Эльза решила, что лучше не говорить подробностей, которые легко проверить через отца Северины.

— Нет, — она беззаботно пожала плечами, — просто настроение хорошее.

— Понятно, — кивнула Ольга, не скрывая, что любуется ею. — Какая ты у меня уже взрослая стала, детка… прямо невеста на выданье…

— Мам, ну ты чего? — Эльза испуганно повернулась, заметив в глазах матери слезы.

Она приблизилась, и тогда Ольга взяла ее за руку, усадила рядом с собой и крепко обняла.

— Ты не торопись взрослеть, ладно? — мать погладила дочь по спине. — Побудь еще моей маленькой любимой девочкой. Я помню, как ты у меня родилась, крохотная, красненькая, с горящими серебристыми глазками, и тебя положили мне на живот, пока изнутри толкался наружу твой брат. Ты даже не кричала, а попискивала, тоненько и благородно.

Как в детстве, Эльза спрятала лицо в надушенной, мягкой и необъятной материнской груди. От нее пахло молоком, нежностью и любовью, чем-то приятным и теплым, самыми ранними детскими годами и безмятежностью.

Не думать. Прыгнуть и не думать ни о чем.

— А еще я вспомнила, как выходила замуж за твоего отца, — голос у Ольги стал мечтательным, пухлые украшенные дорогими перстнями пальцы стали бездумно перебирать волосы дочери. — Мы были такими молодыми. Он был такой красивый, твой отец. Да и я была ничего. — Она хихикнула, совсем как девчонка. — Конечно, такое платьице, как на тебе, я надеть бы не смогла, фигурой ты все-таки пошла в него, в нашего папу. Но у меня было роскошное свадебное платье, мой отец — твой дед, мир его праху, — не пожалел денег на лучших мастеров, чтобы его создать. Он любил меня баловать. Жемчуг для украшения привезли с самого побережья Нардинии и пришивали вручную, а его потребовалось много. Говорили, что каждая жемчужинка таилась в раковине, и за каждой такой раковиной пловец нырял отдельно. А так как лежат они глубоко на морском дне, то пловцу приходилось уметь надолго задерживать дыхание, и по слухам от нехватки кислорода каждый раз небольшая часть клеток его мозга отмирала. И это при том, что попадались пустые раковины и приходилось нырять еще и еще. Считается, что люди, которые занимаются этим ремеслом, долго не живут. Представляешь, насколько драгоценное платье у меня было?

— Угу, — пробормотала Эльза, с удивлением слушая откровения матери. Раньше таких подробностей она не знала и теперь с любопытством приоткрывала завесу над прошедшей молодостью родителей.

— Теперь мне кажется, что мы поторопились… — улыбка вдруг сползла с лица Ольги, а на мечтательный взгляд набежала тень.

— Мам, что ты такое говоришь? — ужаснулась Эльза.

— Может, Димитрий родился неправильным, потому что я была слишком молода и не смогла выносить его как следует? — рассуждала вслух Ольга, будто бы не замечая ее. — Может, во мне не нашлось достаточно сил, чтобы дать плоду все необходимое для развития, пока он рос внутри меня? Вы-то с братом, слава пресвятому светлому богу, вон какими ладненькими родились. Потому и говорю тебе, доченька, не торопись взрослеть и выскакивать замуж.

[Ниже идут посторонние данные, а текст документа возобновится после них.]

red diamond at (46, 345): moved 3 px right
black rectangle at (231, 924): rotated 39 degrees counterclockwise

Наконец, она спохватилась, быстро глянула на Эльзу и снова засветилась прежней мечтательной улыбкой.

— Но свадьба у нас с твоим отцом была на загляденье. Ты знаешь, что мы вступили в брак в личном темпле самого канцлера?

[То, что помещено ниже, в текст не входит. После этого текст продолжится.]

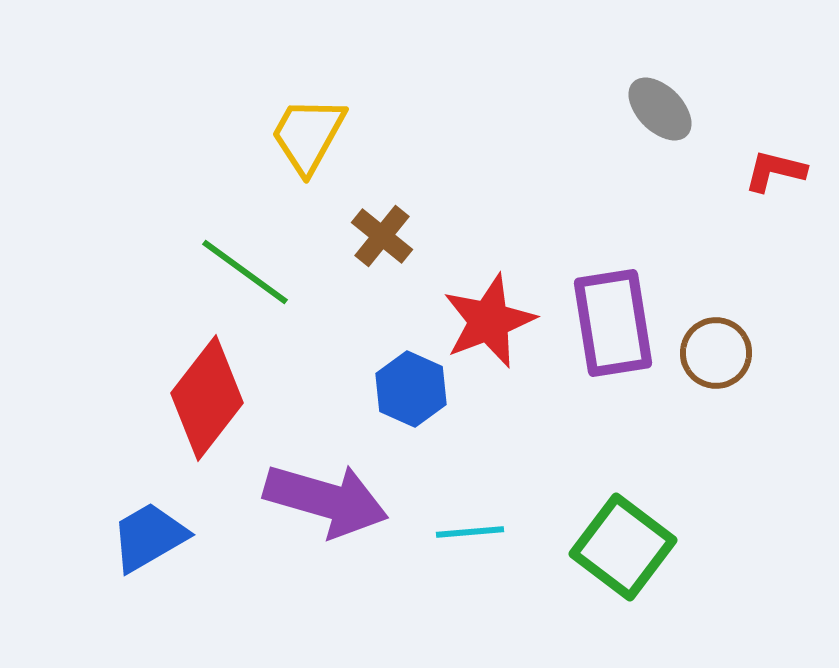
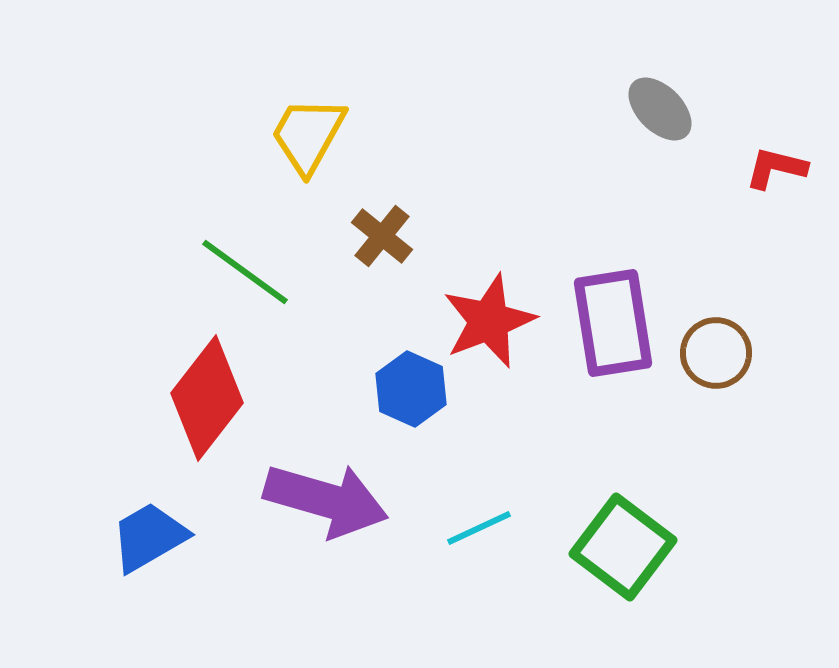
red L-shape: moved 1 px right, 3 px up
cyan line: moved 9 px right, 4 px up; rotated 20 degrees counterclockwise
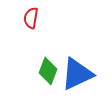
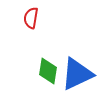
green diamond: rotated 12 degrees counterclockwise
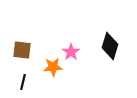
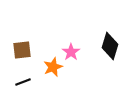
brown square: rotated 12 degrees counterclockwise
orange star: rotated 18 degrees counterclockwise
black line: rotated 56 degrees clockwise
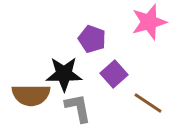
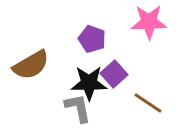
pink star: rotated 15 degrees clockwise
black star: moved 25 px right, 9 px down
brown semicircle: moved 30 px up; rotated 30 degrees counterclockwise
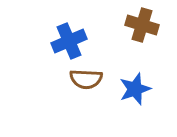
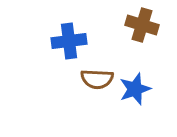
blue cross: rotated 16 degrees clockwise
brown semicircle: moved 11 px right
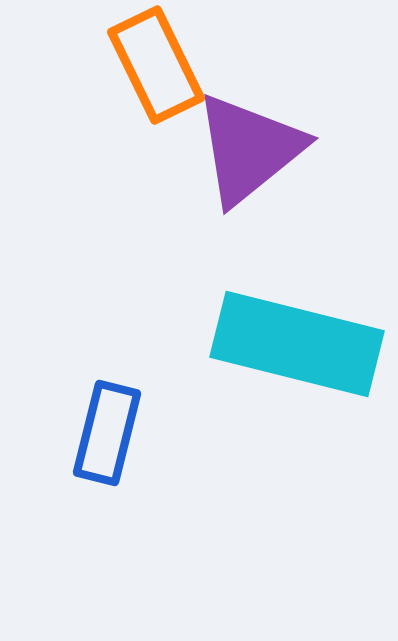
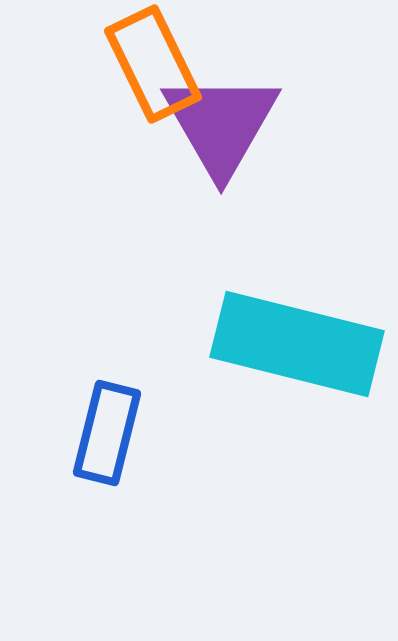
orange rectangle: moved 3 px left, 1 px up
purple triangle: moved 28 px left, 25 px up; rotated 21 degrees counterclockwise
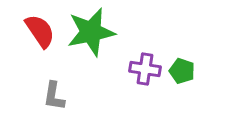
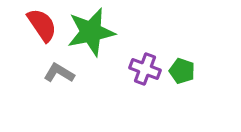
red semicircle: moved 2 px right, 6 px up
purple cross: rotated 12 degrees clockwise
gray L-shape: moved 5 px right, 23 px up; rotated 112 degrees clockwise
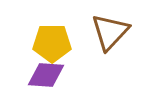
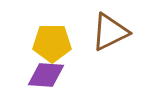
brown triangle: rotated 21 degrees clockwise
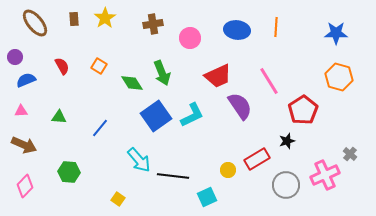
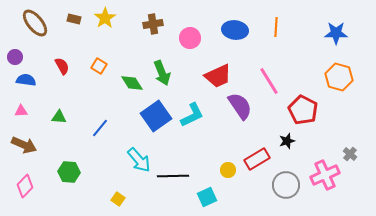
brown rectangle: rotated 72 degrees counterclockwise
blue ellipse: moved 2 px left
blue semicircle: rotated 30 degrees clockwise
red pentagon: rotated 12 degrees counterclockwise
black line: rotated 8 degrees counterclockwise
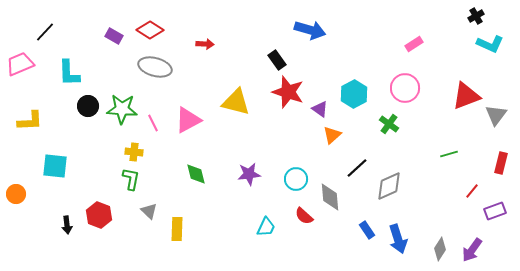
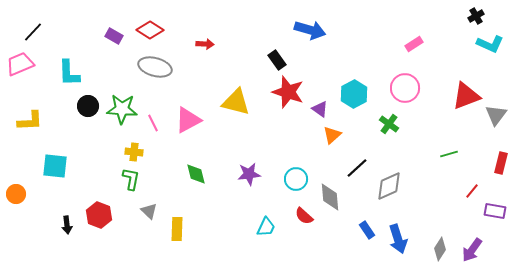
black line at (45, 32): moved 12 px left
purple rectangle at (495, 211): rotated 30 degrees clockwise
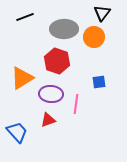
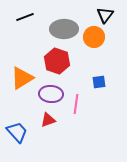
black triangle: moved 3 px right, 2 px down
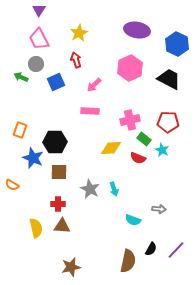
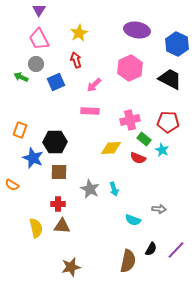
black trapezoid: moved 1 px right
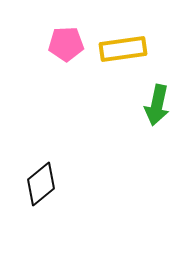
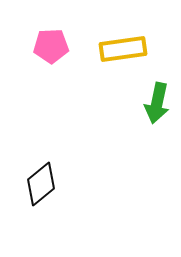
pink pentagon: moved 15 px left, 2 px down
green arrow: moved 2 px up
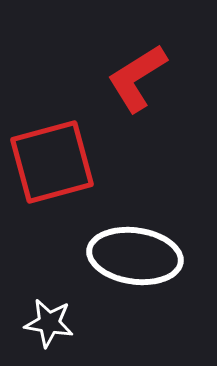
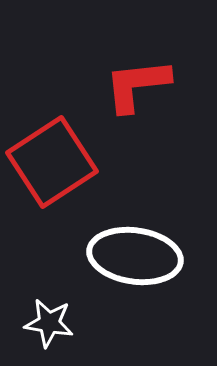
red L-shape: moved 7 px down; rotated 26 degrees clockwise
red square: rotated 18 degrees counterclockwise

— Да ты что? — снова удивилась Эльза, стараясь отбросить неприятные мысли об отношении матери к старшему брату.

— Да, — подтвердила Ольга. — Наш правитель всегда дружил с твоим дедушкой и никогда не забывал, что нас связывает пусть дальняя и слабенькая, но все-таки родственная связь. Поэтому он великодушно разрешил нам с твоим папой воспользоваться его темплом, чтобы принести клятвы перед лицом светлого бога и попросить у святых благословения. Места там, конечно, не хватало, части гостей пришлось стоять на лестнице, и по правде говоря, их было столько, что стояли они на всей лестнице до самого низа… но самые близкие, члены нашей семьи и дорогие друзья, конечно, находились рядом в этот торжественный момент. Твой отец… я не могла оторвать глаз от него и чувствовала себя очень счастливой.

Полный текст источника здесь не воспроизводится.